The first speaker was the Health Minister, who described necessary changes given current economic realities. Against this regal backdrop symbolizing continuity, it struck me as ironic that I – an American from a health care system that glorifies specialism, technology, and everything new – should be asked to remind the Dutch government and health care leaders of the enduring value of primary care. But that is exactly what I did. My message was that there was a reason that primary care was so successful in the Netherlands: it was a reflection of the shared commitment and investment of the Dutch government, people, and professionals who make it work. When outcomes validate the wisdom of that investment, it is unwise to retreat from the commitment. I do not know if my words had any impact on the assembled, but my understanding, as of this writing, is that there has been some softening of the Ministry’s position.
Prof Roberts at the Ridderzaal, The Hague
Best of all
The best part of my travels has been the chance to meet with, and observe, so many amazing family doctors. I often hear concern about today and worry about tomorrow from those I meet in my travels. I believe those concerns and worries would evaporate if I could share only a small portion of the passion, ingenuity, commitment, and respect from others, that I have witnessed among the family doctors of the world. And it is getting only better – just visit with young family doctors, and those in training. Our future is bright and in very good hands.

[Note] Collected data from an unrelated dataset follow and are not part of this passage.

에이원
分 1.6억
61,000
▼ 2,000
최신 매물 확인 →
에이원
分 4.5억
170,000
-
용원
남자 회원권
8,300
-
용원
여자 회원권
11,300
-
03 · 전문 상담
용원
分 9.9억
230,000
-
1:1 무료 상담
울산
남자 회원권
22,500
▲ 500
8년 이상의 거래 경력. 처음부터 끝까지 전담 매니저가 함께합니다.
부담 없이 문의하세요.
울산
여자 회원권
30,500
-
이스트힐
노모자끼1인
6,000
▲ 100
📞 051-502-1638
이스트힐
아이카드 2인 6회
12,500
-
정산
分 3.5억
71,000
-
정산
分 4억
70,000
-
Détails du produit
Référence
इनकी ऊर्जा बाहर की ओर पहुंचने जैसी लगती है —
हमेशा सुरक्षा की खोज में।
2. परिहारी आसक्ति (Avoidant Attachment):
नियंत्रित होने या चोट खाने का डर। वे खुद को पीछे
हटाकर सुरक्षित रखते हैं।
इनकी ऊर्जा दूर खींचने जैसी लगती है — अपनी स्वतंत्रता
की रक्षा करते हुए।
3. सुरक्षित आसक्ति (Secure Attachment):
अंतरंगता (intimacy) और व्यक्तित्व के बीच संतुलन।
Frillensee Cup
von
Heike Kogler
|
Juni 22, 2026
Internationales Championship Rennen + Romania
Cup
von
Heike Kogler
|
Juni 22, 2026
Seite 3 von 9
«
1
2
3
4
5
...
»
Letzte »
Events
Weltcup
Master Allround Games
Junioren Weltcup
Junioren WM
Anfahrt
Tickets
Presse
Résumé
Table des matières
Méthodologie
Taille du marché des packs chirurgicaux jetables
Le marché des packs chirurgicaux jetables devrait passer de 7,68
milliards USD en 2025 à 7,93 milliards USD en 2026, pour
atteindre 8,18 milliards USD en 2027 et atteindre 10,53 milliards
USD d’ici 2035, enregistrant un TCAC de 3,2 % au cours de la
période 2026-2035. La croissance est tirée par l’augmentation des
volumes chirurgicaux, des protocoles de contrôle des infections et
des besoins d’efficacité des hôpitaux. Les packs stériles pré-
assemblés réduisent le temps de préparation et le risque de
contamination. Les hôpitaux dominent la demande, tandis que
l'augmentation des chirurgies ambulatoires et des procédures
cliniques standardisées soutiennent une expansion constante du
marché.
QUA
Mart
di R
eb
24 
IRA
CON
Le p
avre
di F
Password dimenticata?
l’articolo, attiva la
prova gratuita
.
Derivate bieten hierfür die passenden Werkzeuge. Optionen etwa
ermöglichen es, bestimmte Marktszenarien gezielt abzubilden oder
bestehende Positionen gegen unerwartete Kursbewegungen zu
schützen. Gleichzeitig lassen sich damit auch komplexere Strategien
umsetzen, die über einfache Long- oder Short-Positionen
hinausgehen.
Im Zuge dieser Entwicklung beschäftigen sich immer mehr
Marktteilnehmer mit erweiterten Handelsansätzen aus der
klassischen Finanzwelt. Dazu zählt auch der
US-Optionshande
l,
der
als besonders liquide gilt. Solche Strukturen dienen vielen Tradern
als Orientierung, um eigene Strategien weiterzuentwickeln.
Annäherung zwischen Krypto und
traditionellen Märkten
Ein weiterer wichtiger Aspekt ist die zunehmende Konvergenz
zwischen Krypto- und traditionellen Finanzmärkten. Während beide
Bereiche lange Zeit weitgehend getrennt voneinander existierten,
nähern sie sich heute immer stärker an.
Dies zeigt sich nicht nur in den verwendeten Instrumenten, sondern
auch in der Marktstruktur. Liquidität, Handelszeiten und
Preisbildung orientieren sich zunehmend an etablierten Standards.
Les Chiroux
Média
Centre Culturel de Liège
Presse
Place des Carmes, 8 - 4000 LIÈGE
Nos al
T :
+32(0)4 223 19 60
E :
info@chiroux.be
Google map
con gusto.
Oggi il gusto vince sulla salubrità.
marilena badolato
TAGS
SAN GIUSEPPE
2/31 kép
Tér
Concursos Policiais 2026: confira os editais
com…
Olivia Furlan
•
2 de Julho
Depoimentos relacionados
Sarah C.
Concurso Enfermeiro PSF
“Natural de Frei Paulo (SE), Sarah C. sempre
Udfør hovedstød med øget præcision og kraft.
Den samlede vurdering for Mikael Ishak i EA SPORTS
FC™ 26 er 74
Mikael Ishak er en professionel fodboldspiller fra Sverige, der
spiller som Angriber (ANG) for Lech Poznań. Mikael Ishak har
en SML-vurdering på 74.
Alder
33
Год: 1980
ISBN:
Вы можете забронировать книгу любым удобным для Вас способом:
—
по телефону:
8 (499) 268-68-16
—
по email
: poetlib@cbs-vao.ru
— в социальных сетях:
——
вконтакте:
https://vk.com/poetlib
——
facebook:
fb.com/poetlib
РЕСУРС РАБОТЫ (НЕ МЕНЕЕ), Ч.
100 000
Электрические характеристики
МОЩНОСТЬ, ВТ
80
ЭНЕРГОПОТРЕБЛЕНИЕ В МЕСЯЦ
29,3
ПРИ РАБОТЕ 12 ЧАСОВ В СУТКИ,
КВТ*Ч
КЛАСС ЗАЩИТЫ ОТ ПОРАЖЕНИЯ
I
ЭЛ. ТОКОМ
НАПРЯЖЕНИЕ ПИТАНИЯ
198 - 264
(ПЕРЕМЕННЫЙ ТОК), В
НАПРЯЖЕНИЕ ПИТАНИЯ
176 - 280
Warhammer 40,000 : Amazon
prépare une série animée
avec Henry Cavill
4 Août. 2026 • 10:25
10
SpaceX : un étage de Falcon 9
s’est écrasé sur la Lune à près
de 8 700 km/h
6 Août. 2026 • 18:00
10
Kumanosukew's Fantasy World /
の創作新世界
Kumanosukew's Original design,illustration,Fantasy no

Errata, mea culpa et cetera
It seems that some read my last column on Chile with a very sharp eye. It was noted that I had written that Chile was the first country in “Latin” America to be admitted to OECD. In fact, it was Mexico that was the first Latin country. I knew that. For reasons unknown, my initial draft, which read “South”, became “Latin” on the final draft. Mea culpa. Another concern was that I was thought to be equating the murderous regime of Pinochet with the overthrown Allende government that preceded it. That was not my intent. More importantly, that such a concern was raised validated the point that I was trying to make: that there remain deep wounds in Chile, as in many countries, that shape the current reality. Finally, there was a question about whether I had my statistics correct when describing the numbers of doctors in primary care. My data were taken from speakers that I heard in Chile and from a presentation by the primary care division of the Ministry of Health that I found online, which can be found at the following URL: http://www.redsalud.gov.cl/portal/url/item/5b05ce050a029b92e04001011f0113ff.pdf.
Thanks for reading the columns so carefully – your compliments and corrections are always appreciated.